Tuesday, 5 January 2016

The Birthday Thing

Birthdays just have not featured large in my life. As others whose birthdays are so close to a major holiday know, a birthday isn't a big day. Don't get me wrong. Our birthday was marked as special and it was never forgotten but it was not a big deal inside my head. Well it is, but it is a quiet and intimate kind of thing.

When your birthday happens far away from Christmas, there is a little build up when you are a kid. "What do I want for my birthday?" "What will I get?" The dreaming of presents plays large in the minds of children but I suspect the build up to a birthday is what remains with you all your life. Your birthday is coming up and you are excited because that is how it always is.

When you have a birthday right after Christmas, you don't ever feel that birthday build up.  Ever. Your build up is Christmas and as a kid you are still too satisfied with your Christmas stuff to worry about birthday presents. Generally. Even if your Christmas didn't get you the specific thing you really, really wanted (Lego), you did get things that were wonderful like the dollhouse which I am sure I wanted just as much.

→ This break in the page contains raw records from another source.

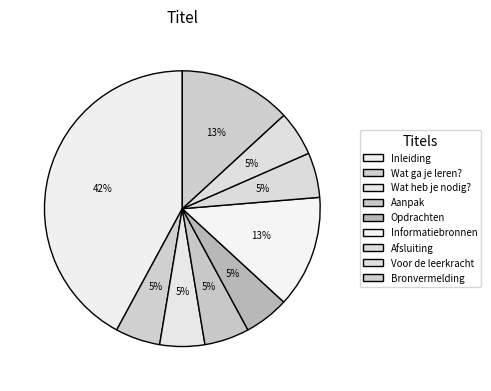

How many segments does this pie chart have?

9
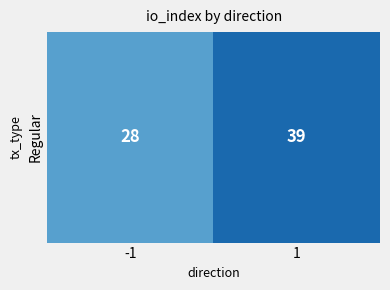

What is the greatest value displayed?

39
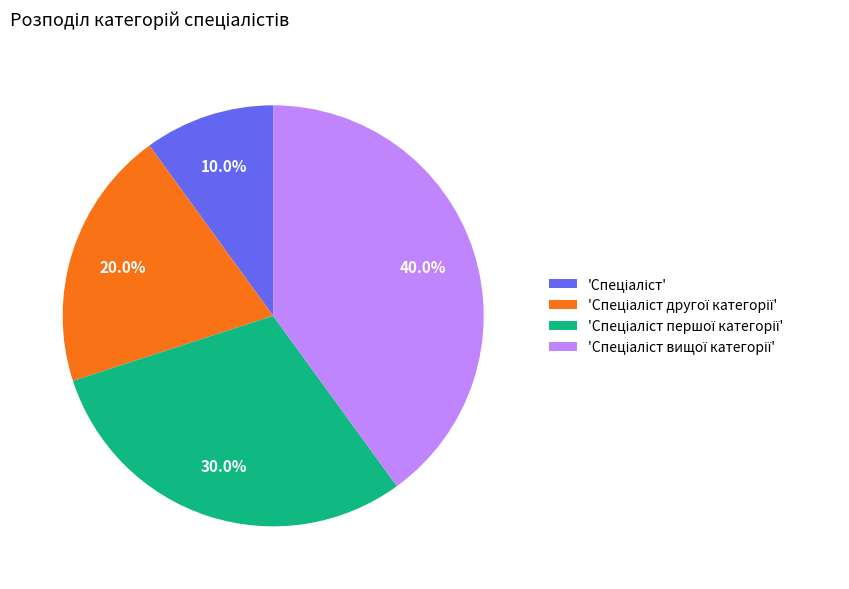

Is there a majority slice in this chart?

No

This exact dollhouse in fact. (The picture is stolen shamelessly from an expired ebay listing but the picture remains, floating forever on the net) My sister and I got one like this for Christmas. My brother got a barn. Best Christmas ever. Ranks high in the family memory for many reasons but mostly that my dad made cow pies for the little plastic cows in my brother's barn. This kind.

See? Cow pies. It was a farm kid thing. For an embarrassing number of years I did not know what regular people called these. They were cow pies to me.

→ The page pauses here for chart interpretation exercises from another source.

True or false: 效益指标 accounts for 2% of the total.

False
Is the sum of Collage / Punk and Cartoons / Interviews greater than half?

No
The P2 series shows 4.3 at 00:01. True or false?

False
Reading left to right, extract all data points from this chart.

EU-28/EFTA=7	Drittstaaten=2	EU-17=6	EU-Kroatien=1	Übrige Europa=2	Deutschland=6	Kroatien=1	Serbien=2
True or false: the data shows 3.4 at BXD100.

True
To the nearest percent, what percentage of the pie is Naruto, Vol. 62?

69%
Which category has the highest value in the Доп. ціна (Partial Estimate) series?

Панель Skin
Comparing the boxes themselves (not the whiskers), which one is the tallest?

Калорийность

What birthday present could ever come up to that memory? None that ever stayed with me, though I am sure that they would have, had my birthday not been so close after Christmas. It was not at all that I didn't get a birthday or a present at all. It was just that it really was hard for a birthday to live up to Christmas.

Without that buildup, you have an entirely different relationship to your birthday. My birthday became a day that was very personal to me, a day where the best part is doing what gives me great personal satisfaction.  

I am not quite sure how that happened, but it is possible that it is connected to how I felt about doing the dishes. I hated doing dishes. On your birthday, you didn't have to do the dishes. All the other kids had to and you could go watch TV with dad or you could get a book and read, or you could play with that wonderful aforementioned dollhouse and your brother's barn. He couldn't stop you. He was drying dishes.

Birthdays were a day where you could do something special, just for yourself, something that you really wanted to do. And that is still how I see and celebrate my birthday, doing something that I really want to do. Some years, I baked bread for my birthday. Some years, I played games and read out loud to my kids. Some years, I knit. Some years, I recovered love seats, well a love seat. Some years, I play in my yarn stash. Some years, I read a good book and some years I just play with them, moving and rearranging my library. What I never ever do on my birthday is dishes. Seriously. Never.

My birthday just means something different to me. It is deeply personal and intimate, this quiet sense of satisfaction, the quiet sense of accomplishment, the quiet sense of delight, of joy. It isn't anything weird like I am trying to hide from my number of years. It is just that I feel a little uncomfortable when other's acknowledge such a personal day. 

And all because my mom and dad gave me the gift of not needing to do dishes on a birthday. Seriously. Big. Gift.